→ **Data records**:
- Opening Delimiter -

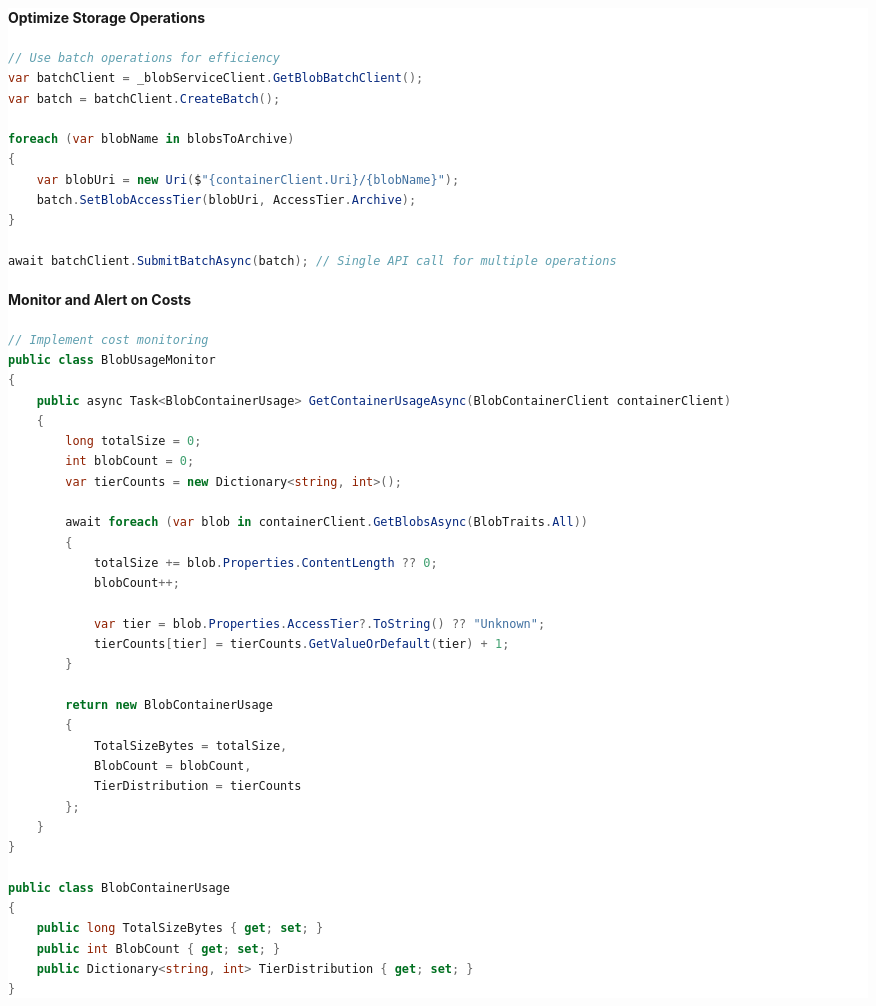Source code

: #### Optimize Storage Operations
```csharp
// Use batch operations for efficiency
var batchClient = _blobServiceClient.GetBlobBatchClient();
var batch = batchClient.CreateBatch();

foreach (var blobName in blobsToArchive)
{
    var blobUri = new Uri($"{containerClient.Uri}/{blobName}");
    batch.SetBlobAccessTier(blobUri, AccessTier.Archive);
}

await batchClient.SubmitBatchAsync(batch); // Single API call for multiple operations
```

#### Monitor and Alert on Costs
```csharp
// Implement cost monitoring
public class BlobUsageMonitor
{
    public async Task<BlobContainerUsage> GetContainerUsageAsync(BlobContainerClient containerClient)
    {
        long totalSize = 0;
        int blobCount = 0;
        var tierCounts = new Dictionary<string, int>();

        await foreach (var blob in containerClient.GetBlobsAsync(BlobTraits.All))
        {
            totalSize += blob.Properties.ContentLength ?? 0;
            blobCount++;
            
            var tier = blob.Properties.AccessTier?.ToString() ?? "Unknown";
            tierCounts[tier] = tierCounts.GetValueOrDefault(tier) + 1;
        }

        return new BlobContainerUsage
        {
            TotalSizeBytes = totalSize,
            BlobCount = blobCount,
            TierDistribution = tierCounts
        };
    }
}

public class BlobContainerUsage
{
    public long TotalSizeBytes { get; set; }
    public int BlobCount { get; set; }
    public Dictionary<string, int> TierDistribution { get; set; }
}
```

- Closing Delimiter -

→ **EXERCISE**:
What is needed is each line from the records with the word "Dictionary" in it.

→ **RESPONSE TO THIS TASK**:
        var tierCounts = new Dictionary<string, int>();
    public Dictionary<string, int> TierDistribution { get; set; }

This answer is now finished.